Een christelijk maandblad, Op den uitkijk, schrijft dat ze maar beter met hun werken de Kalverstraat kunnen gaan plaveien, of het werk in de IJ kunnen gooien, dan het onder de ogen te brengen van het goed burgerlijke Nederlandse volk. Niettemin exposeert De Bijenkorf het werk van Appel, Corneille en Constant, waar het onder andere onder ogen komt van de architect Aldo van Eyck. De directeur van het Stedelijk Museum, Willem Sandberg, heeft echter "geen ruimte" om kunst van de Experimentele Groep te exposeren. In Denemarken wordt het werk van Cobra echter door de pers welwillend ontvangen. Als Appel naar Kopenhagen reist, geniet hij daar volop van de gemoedelijke sfeer die daar heerst.

Tot verbazing van de leden krijgt Cobra in 1949 toch een expositie in het Stedelijk Museum in Amsterdam. De tentoonstelling wordt echter een groot schandaal. Teleurgesteld daarover vestigt Appel zich in 1950 in Parijs. Later vertelt hij daarover dat het voortdurende gescheld hem uit Nederland heeft verjaagd. Dezelfde expositie als in het Stedelijk Museum wordt herhaald in Parijs, en de tentoonstelling wordt daar veel beter ontvangen dan in Amsterdam.

In Parijs introduceert Hugo Claus Appel bij Michel Tapié, die daarop verschillende tentoonstellingen van het werk van Appel organiseert. Zo kreeg Appel in 1953 een solo-expositie in het Paleis van de Schone Kunsten in Brussel. In 1954 ontving hij de UNESCO-prijs in de biënnale van Venetië.

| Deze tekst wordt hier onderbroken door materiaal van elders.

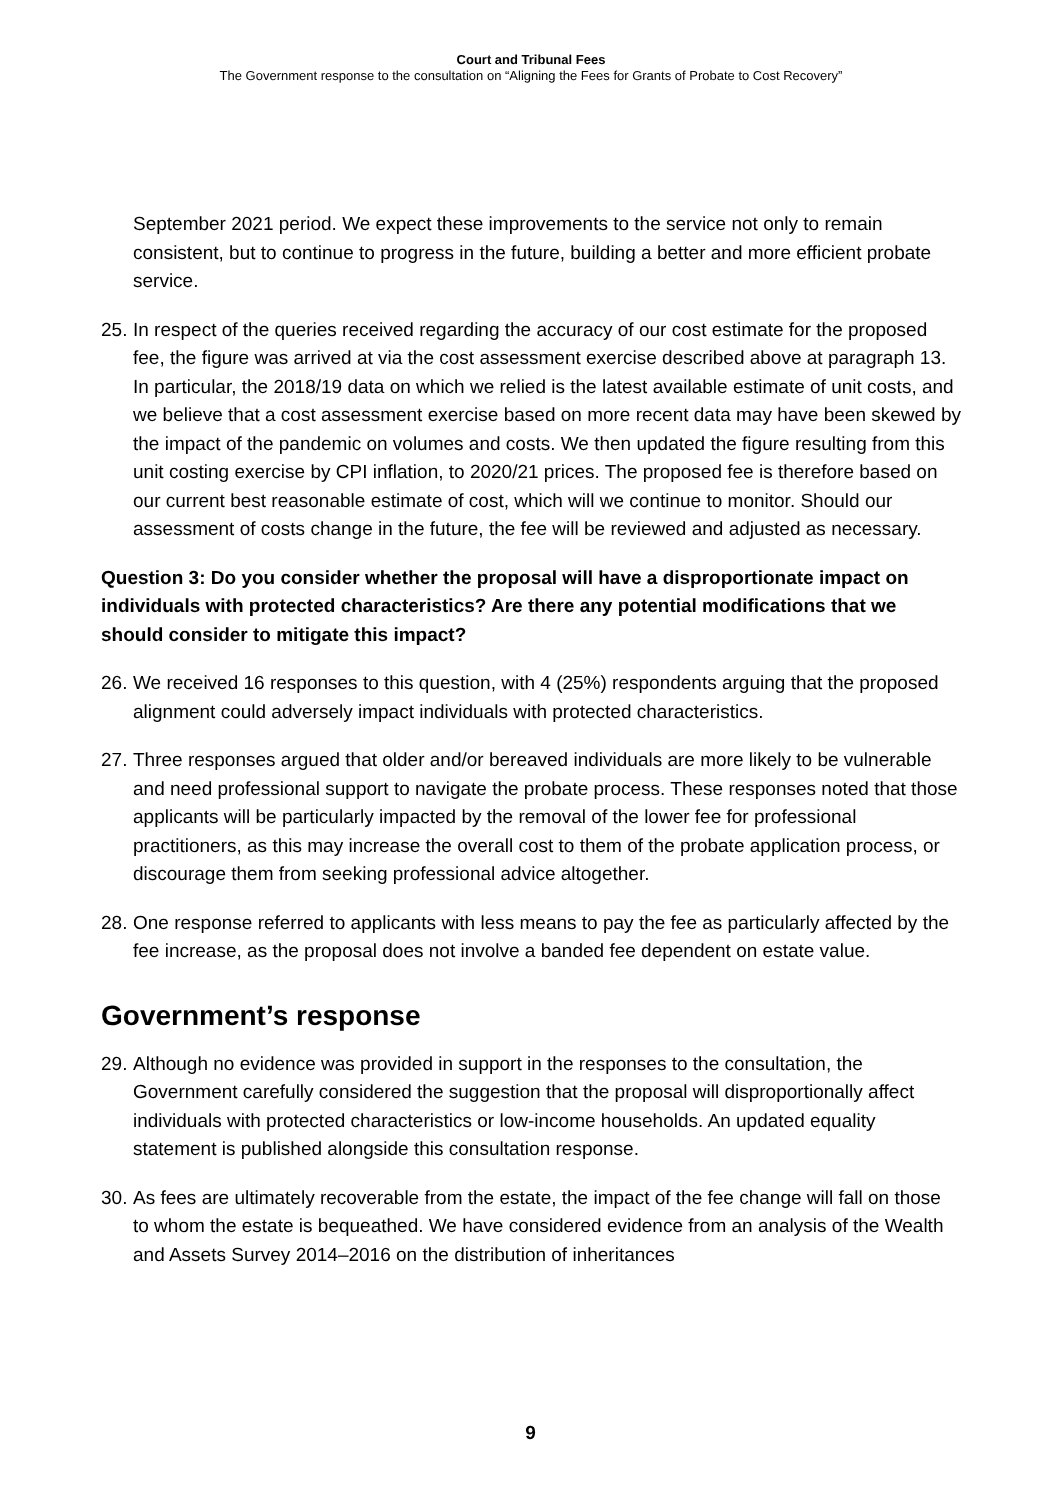Court and Tribunal Fees
The Government response to the consultation on “Aligning the Fees for Grants of Probate to Cost Recovery”
September 2021 period. We expect these improvements to the service not only to remain consistent, but to continue to progress in the future, building a better and more efficient probate service.
25. In respect of the queries received regarding the accuracy of our cost estimate for the proposed fee, the figure was arrived at via the cost assessment exercise described above at paragraph 13. In particular, the 2018/19 data on which we relied is the latest available estimate of unit costs, and we believe that a cost assessment exercise based on more recent data may have been skewed by the impact of the pandemic on volumes and costs. We then updated the figure resulting from this unit costing exercise by CPI inflation, to 2020/21 prices. The proposed fee is therefore based on our current best reasonable estimate of cost, which will we continue to monitor. Should our assessment of costs change in the future, the fee will be reviewed and adjusted as necessary.
Question 3: Do you consider whether the proposal will have a disproportionate impact on individuals with protected characteristics? Are there any potential modifications that we should consider to mitigate this impact?
26. We received 16 responses to this question, with 4 (25%) respondents arguing that the proposed alignment could adversely impact individuals with protected characteristics.
27. Three responses argued that older and/or bereaved individuals are more likely to be vulnerable and need professional support to navigate the probate process. These responses noted that those applicants will be particularly impacted by the removal of the lower fee for professional practitioners, as this may increase the overall cost to them of the probate application process, or discourage them from seeking professional advice altogether.
28. One response referred to applicants with less means to pay the fee as particularly affected by the fee increase, as the proposal does not involve a banded fee dependent on estate value.
Government’s response
29. Although no evidence was provided in support in the responses to the consultation, the Government carefully considered the suggestion that the proposal will disproportionally affect individuals with protected characteristics or low-income households. An updated equality statement is published alongside this consultation response.
30. As fees are ultimately recoverable from the estate, the impact of the fee change will fall on those to whom the estate is bequeathed. We have considered evidence from an analysis of the Wealth and Assets Survey 2014–2016 on the distribution of inheritances
9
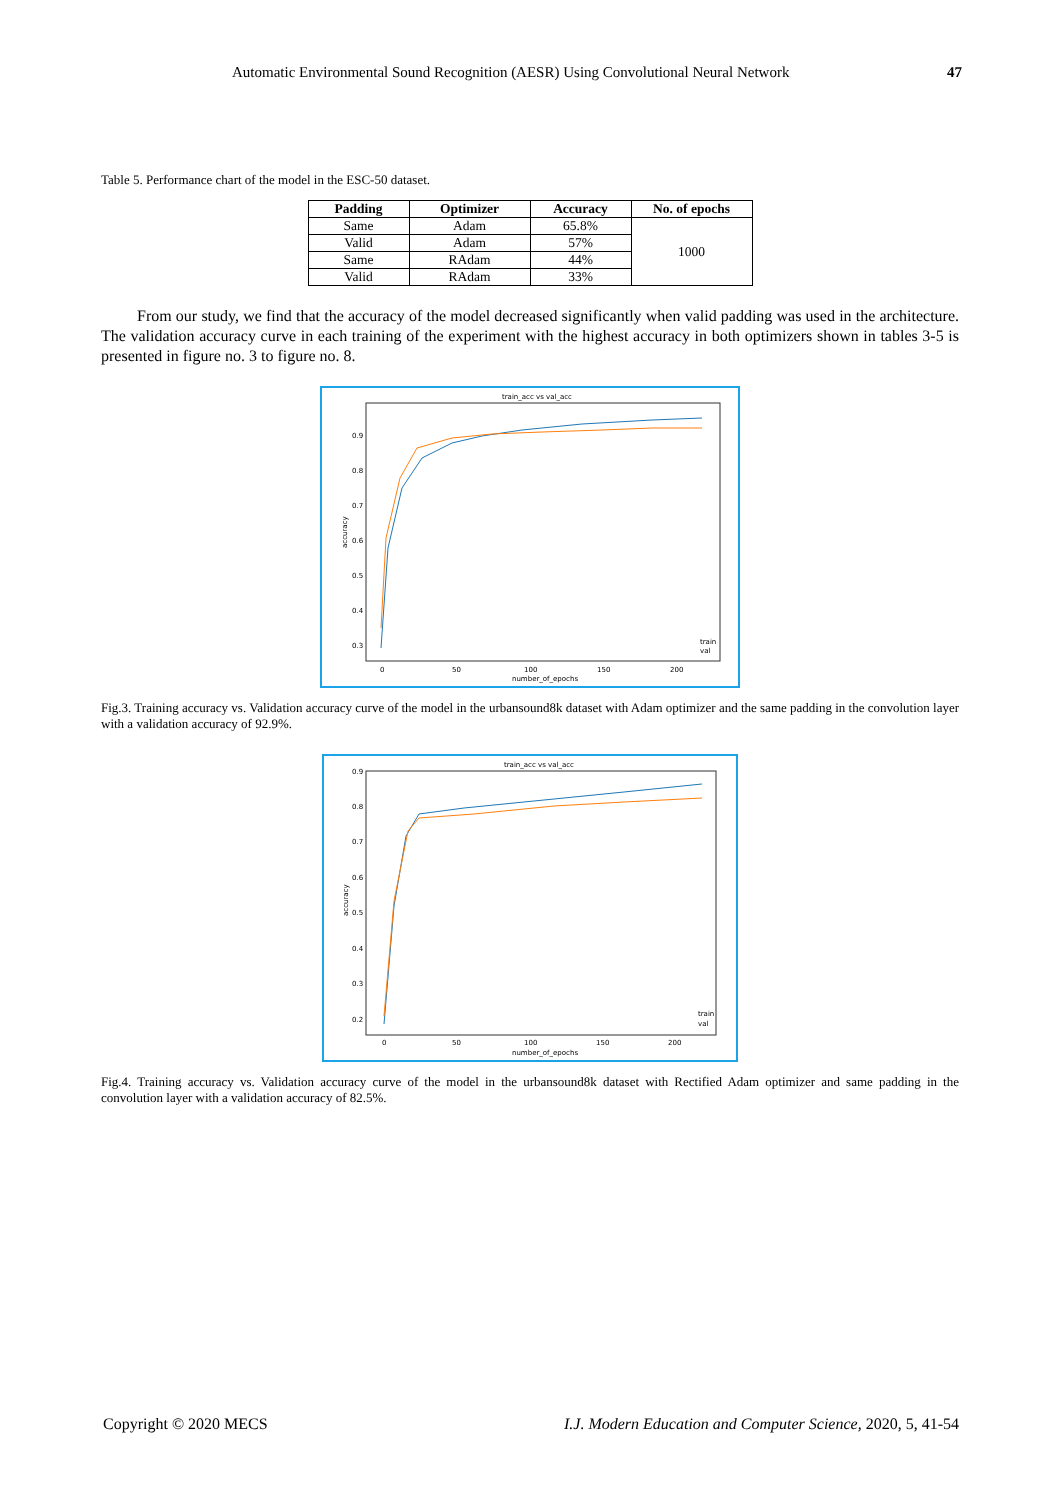Automatic Environmental Sound Recognition (AESR) Using Convolutional Neural Network 47
Table 5. Performance chart of the model in the ESC-50 dataset.
| Padding | Optimizer | Accuracy | No. of epochs |
| --- | --- | --- | --- |
| Same | Adam | 65.8% | 1000 |
| Valid | Adam | 57% | |
| Same | RAdam | 44% | |
| Valid | RAdam | 33% | |
From our study, we find that the accuracy of the model decreased significantly when valid padding was used in the architecture. The validation accuracy curve in each training of the experiment with the highest accuracy in both optimizers shown in tables 3-5 is presented in figure no. 3 to figure no. 8.
train_acc vs val_acc
0.9
0.8
0.7
0.6
0.5
0.4
0.3
0
50
100
150
200
number_of_epochs
accuracy
train
val
Fig.3. Training accuracy vs. Validation accuracy curve of the model in the urbansound8k dataset with Adam optimizer and the same padding in the convolution layer with a validation accuracy of 92.9%.
train_acc vs val_acc
0.9
0.8
0.7
0.6
0.5
0.4
0.3
0.2
0
50
100
150
200
number_of_epochs
accuracy
train
val
Fig.4. Training accuracy vs. Validation accuracy curve of the model in the urbansound8k dataset with Rectified Adam optimizer and same padding in the convolution layer with a validation accuracy of 82.5%.
Copyright © 2020 MECS I.J. Modern Education and Computer Science, 2020, 5, 41-54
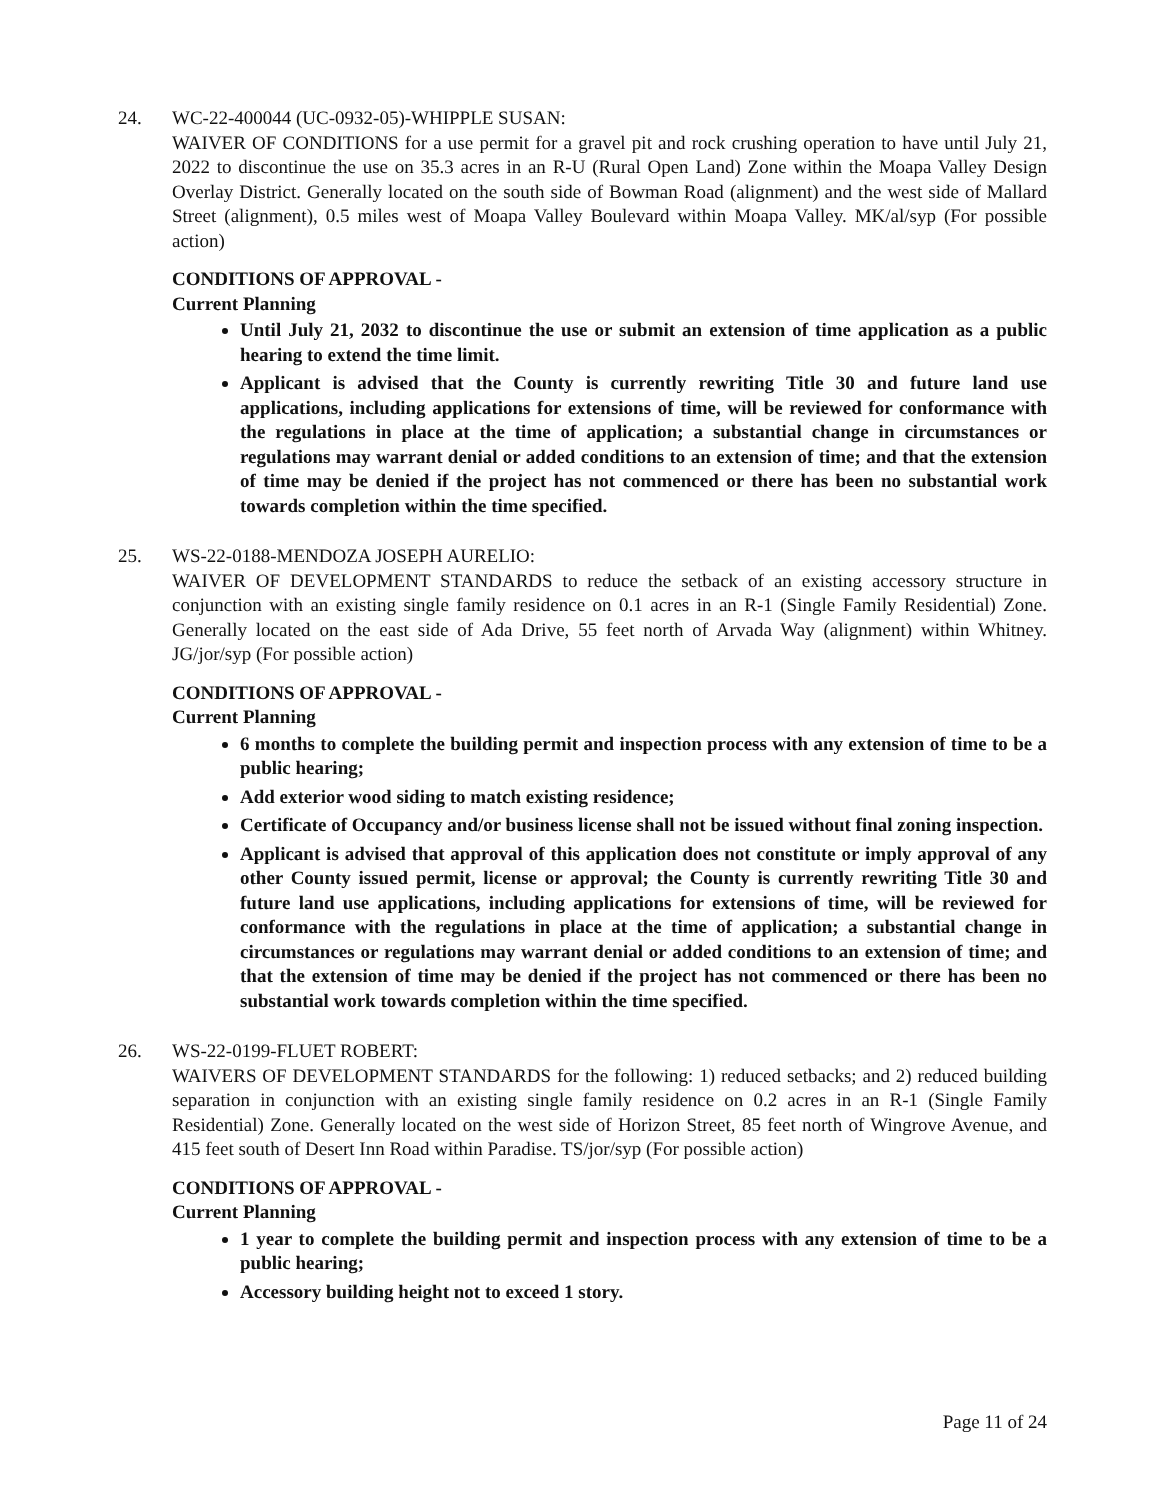24. WC-22-400044 (UC-0932-05)-WHIPPLE SUSAN:
WAIVER OF CONDITIONS for a use permit for a gravel pit and rock crushing operation to have until July 21, 2022 to discontinue the use on 35.3 acres in an R-U (Rural Open Land) Zone within the Moapa Valley Design Overlay District. Generally located on the south side of Bowman Road (alignment) and the west side of Mallard Street (alignment), 0.5 miles west of Moapa Valley Boulevard within Moapa Valley. MK/al/syp (For possible action)
CONDITIONS OF APPROVAL -
Current Planning
Until July 21, 2032 to discontinue the use or submit an extension of time application as a public hearing to extend the time limit.
Applicant is advised that the County is currently rewriting Title 30 and future land use applications, including applications for extensions of time, will be reviewed for conformance with the regulations in place at the time of application; a substantial change in circumstances or regulations may warrant denial or added conditions to an extension of time; and that the extension of time may be denied if the project has not commenced or there has been no substantial work towards completion within the time specified.
25. WS-22-0188-MENDOZA JOSEPH AURELIO:
WAIVER OF DEVELOPMENT STANDARDS to reduce the setback of an existing accessory structure in conjunction with an existing single family residence on 0.1 acres in an R-1 (Single Family Residential) Zone. Generally located on the east side of Ada Drive, 55 feet north of Arvada Way (alignment) within Whitney. JG/jor/syp (For possible action)
CONDITIONS OF APPROVAL -
Current Planning
6 months to complete the building permit and inspection process with any extension of time to be a public hearing;
Add exterior wood siding to match existing residence;
Certificate of Occupancy and/or business license shall not be issued without final zoning inspection.
Applicant is advised that approval of this application does not constitute or imply approval of any other County issued permit, license or approval; the County is currently rewriting Title 30 and future land use applications, including applications for extensions of time, will be reviewed for conformance with the regulations in place at the time of application; a substantial change in circumstances or regulations may warrant denial or added conditions to an extension of time; and that the extension of time may be denied if the project has not commenced or there has been no substantial work towards completion within the time specified.
26. WS-22-0199-FLUET ROBERT:
WAIVERS OF DEVELOPMENT STANDARDS for the following: 1) reduced setbacks; and 2) reduced building separation in conjunction with an existing single family residence on 0.2 acres in an R-1 (Single Family Residential) Zone. Generally located on the west side of Horizon Street, 85 feet north of Wingrove Avenue, and 415 feet south of Desert Inn Road within Paradise. TS/jor/syp (For possible action)
CONDITIONS OF APPROVAL -
Current Planning
1 year to complete the building permit and inspection process with any extension of time to be a public hearing;
Accessory building height not to exceed 1 story.
Page 11 of 24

De wandschildering van Karel Appel in het Stedelijk Museum, gefotografeerd rond 1960. De palm moet even worden weggedacht. Links een boot uit Nieuw-Guinea, als voorbeeld van de primitieve kunst die rond 1960 zo geliefd was bij kunstenaars

Nog steeds werd Appel niet geaccepteerd in Nederland. Hij kreeg weliswaar een opdracht van de gemeente Amsterdam om een wandschildering te maken voor de kantine van het stadhuis, maar dit leidde tot een grote rel. Na protest van de ambtenaren werd het werk tien jaar lang onder behang bedekt. De ambtenaren vonden de schildering met als titel "Vragende kinderen" barbaars, wreed en gewelddadig. Wie het werk nu bekijkt, zal zich wellicht verbazen over deze reactie op een stijlvol en vriendelijk geheel, geschilderd in rustige kleuren.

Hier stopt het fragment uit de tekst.